Edit1: Adding more information after Rick's answer:

  • Yes, table is very big – currently about 10 million entries
  • InnoDB buffer pool size is 3/4 of machine's total memory; in this case, 25gb out of 36gb (rds default).
  • Buffer pool usage:

BUFFER POOL AND MEMORY
Total memory allocated 25738477568; in additional pool allocated 0
Dictionary memory allocated 12453955
Buffer pool size 1534976
Free buffers 8194
Database pages 1383533
Old database pages 510554
Modified db pages 4364
Pending reads 0
Pending writes: LRU 0, flush list 0, single page 0
Pages made young 32361311, not young 319332363
1.87 youngs/s, 0.62 non-youngs/s
Pages read 15508690, created 745849, written 11868579
0.12 reads/s, 0.00 creates/s, 0.00 writes/s
Buffer pool hit rate 1000 / 1000, young-making rate 0 / 1000 not 0 / 1000
Pages read ahead 0.00/s, evicted without access 0.00/s, Random read ahead 0.00/s
LRU len: 1383533, unzip_LRU len: 0
I/O sum[24]:cur[0], unzip sum[0]:cur[0]

As you may see, I have Buffer pool hit rate 1000 / 1000 which should mean it's good right?

Some table stats:
– 10 million entries
– About 750k products
– 3 transaction types
– about 150 companies

Lastly, the create table is as follows:

CREATE TABLE `estoque` (
`id` int(11) NOT NULL DEFAULT '0',
`companyId` int(11) NOT NULL DEFAULT '0',
`productId` int(11) NOT NULL DEFAULT '0',
`transactionDate` datetime NOT NULL DEFAULT '0000-00-00 00:00:00',
`transactionType` char(1) NOT NULL DEFAULT '',
PRIMARY KEY (`id`),
KEY `transactionType` (`transactionType`),
KEY `transactionDate` (`transactionDate`),
KEY `productId` (`productId`),
KEY `companyId` (`companyId`),
) ENGINE=InnoDB DEFAULT CHARSET=utf8

There are other columns but I ommited them for clarity sake.

Best Answer

I have found over the years that MySQL very rarely uses Index Merge. I think that part of the reason is that it is so inefficient. In order to perform it, it must

  1. Scan a potentially large part of one index, collecting the results somewhere.
  2. Scan a potentially large part of another index, collecting the results somewhere.
  3. "Merge" the results into a smaller result set (in the case of "intersect", which seems to be your case).
  4. Then go look up the rows.

Even when Index Merge could be used, it is essentially guaranteed to be slower than a suitable composite index.

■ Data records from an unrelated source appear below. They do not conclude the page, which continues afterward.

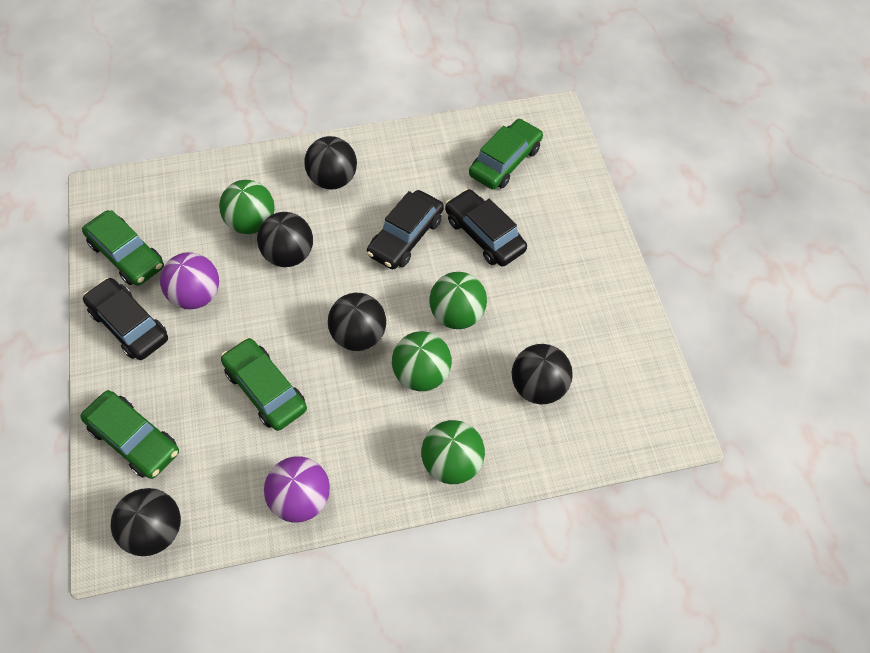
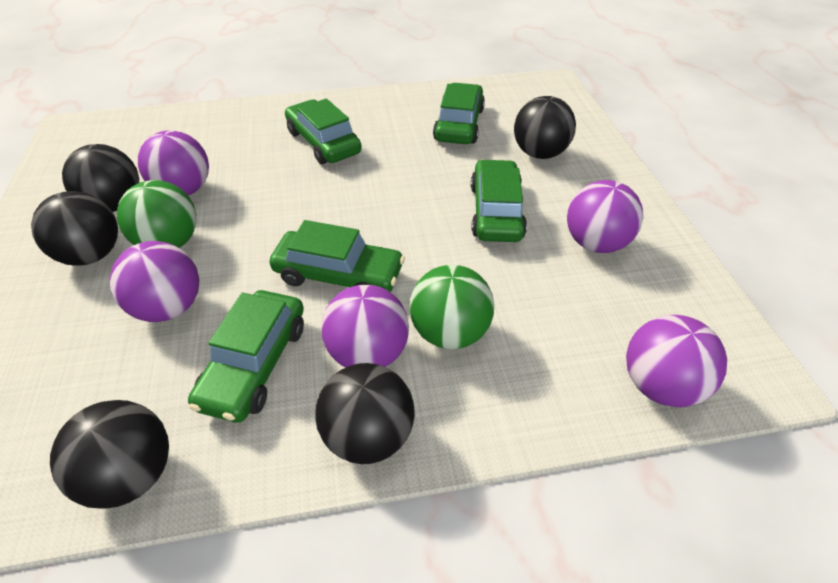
black car: [83,278,168,360] [367,190,444,269] [445,189,527,267] = 3 -> none = 0
green ball: [219,180,275,234] [392,331,452,391] [421,420,485,484] [429,272,487,329] = 4 -> [117,180,197,248] [410,265,494,349] = 2
green car: [80,390,179,479] [82,210,164,286] [221,338,307,431] [469,119,543,189] = 4 -> [188,290,304,423] [270,220,405,292] [285,99,362,164] [433,83,485,144] [471,159,527,242] = 5
purple ball: [160,252,219,309] [264,457,330,523] = 2 -> [110,241,199,322] [138,130,209,195] [321,285,409,367] [567,180,643,253] [626,315,727,407] = 5

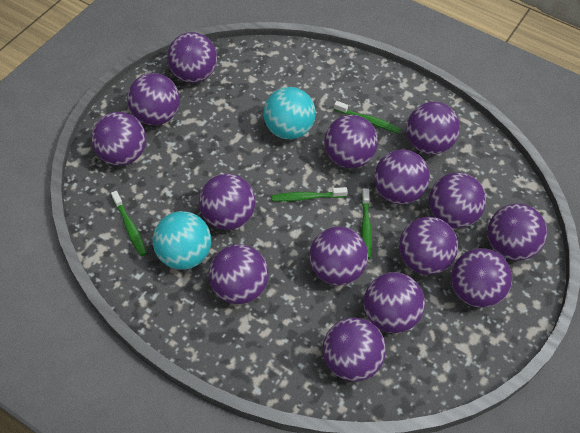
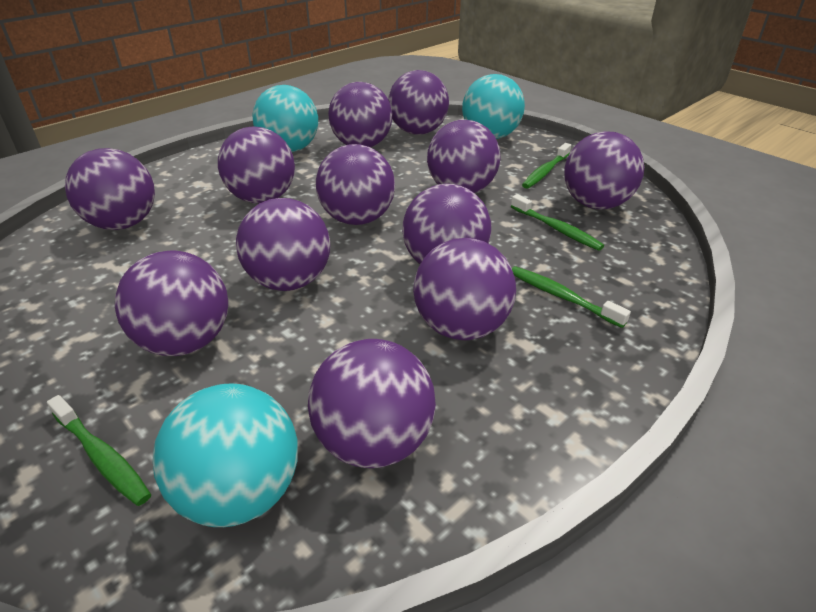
purple ball: [91,112,146,166] [127,73,180,125] [167,32,217,83] [199,174,255,230] [209,244,269,304] [309,227,368,285] [323,317,386,381] [324,115,378,168] [364,272,425,333] [374,149,430,204] [399,217,458,275] [406,102,460,155] [429,172,486,228] [451,248,512,308] [488,204,547,261] = 15 -> [65,148,155,230] [115,251,228,356] [218,126,295,203] [236,198,330,291] [308,339,436,468] [316,144,395,225] [328,82,392,147] [388,70,449,135] [402,184,491,264] [413,238,516,340] [427,120,500,193] [564,131,644,209] = 12
turquoise ball: [152,211,211,270] [263,87,316,139] = 2 -> [153,384,298,527] [252,85,318,152] [462,74,525,139] = 3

For the query in question, this index is optimal, even handling the ORDER BY (thereby avoiding a tmp and sort), which I don't think Index Merge can do:

INDEX(productId, transactionType, companyId,  -- in any order
      transactionDate)   -- last

On a related topic... I assume this is a very large table? How big is the buffer_pool? Is it I/O-bound, or fully cached?

I ask these because, if it is I/O-bound, the choice of the PRIMARY becomes important in performance. Would you care to show usSHOW CREATE TABLE`; I will explain further. Based on the info you provided, I would guess that the rows needed for your query are scattered across the table, and not 'clustered' in a few blocks.

More useful info: How many different products? transactionTypes - apparently 3? companies? Are they evenly distributed?